Throughout October I have read obsessively for Carl's RIPV Challenge. Something about my mood this year has needed a constant flow of dark, brooding literature - murder and mayhem, ghosts and ghouls. While progressing at an (unnaturally) stately pace through Elizabeth Kostova's The Historian, and apart from the books I have reviewed here, on the side I have lapped up Dorothy Sayers, Georgette Heyer, Elly Griffiths, Veronica Heley, Catriona MacPherson, Diana Wynne Jones...some of these may still be the subject of posts, because I have enjoyed them immensely, and feel very disinclined to leave off my dark reading yet. It may see me right through the winter.

There have been some discoveries along the way. Two new authors (to me) have been a real revelation: Katherine Langrish and Helen Grant. Langrish's Dark Angels is wonderfully atmospheric and compelling, with a medieval setting and attractive characters, while Grant's The Glass Demon is set in modern Germany. I want to talk more about both of these books at more leisure, as well as reading more by both authors.

I also read, but haven't had time to post on, the fascinating Worlds of Arthur, by Fran and Geoff Doel, in which the authors examine the evidence, historical and literary, for the real King Arthur. He was probably a war lord in what at school we were taught to call the Dark Ages, but which are increasingly being regarded as being the seat of a complex and varied culture - I am intrigued, and rather pleased, to see that even Tintagel (in Cornwall) is emerging as a probable Arthurian site, the setting for a tower and settlement much earlier than the castle ruins which caught the imagination of later generations.
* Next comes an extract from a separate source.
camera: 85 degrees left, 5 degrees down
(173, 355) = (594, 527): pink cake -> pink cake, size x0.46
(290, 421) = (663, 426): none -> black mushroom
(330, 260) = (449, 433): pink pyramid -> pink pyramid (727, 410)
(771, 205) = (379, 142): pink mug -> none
Some of the literature on Arthur suffers from an excess of enthusiasm on the part of its authors, but this is not the case here, and it's a worthwhile addition to the library of anyone interested in both early British history and our myths and legends. I borrowed it from the library, but I shall have to buy it now, dammit.

Another book which I'd been meaning to read for a long time is Shirley Jackson's We Have Always Lived in the Castle. I'm not going to say much about it because I haven't finished it yet, but it's clear that we are in the presence of a thoroughly unreliable narrator in Merricat and consequently, the reader is kept constantly on the edge of her seat. The discomfort is partly to blame for my reading it slowly (the other reason is that it's on my Kindle, and at the moment I get tired reading that more quickly than if I'm reading a "real" book).

In all I reviewed nine books during the Challenge, a very satisfying start to the winter. Thanks to Carl, as ever, for the tremendous job he does hosting - 625 books were reviewed over the course of the two months it ran, and my TBR list has burgeoned. (The books I read and reviewed are listed on the sidebar.)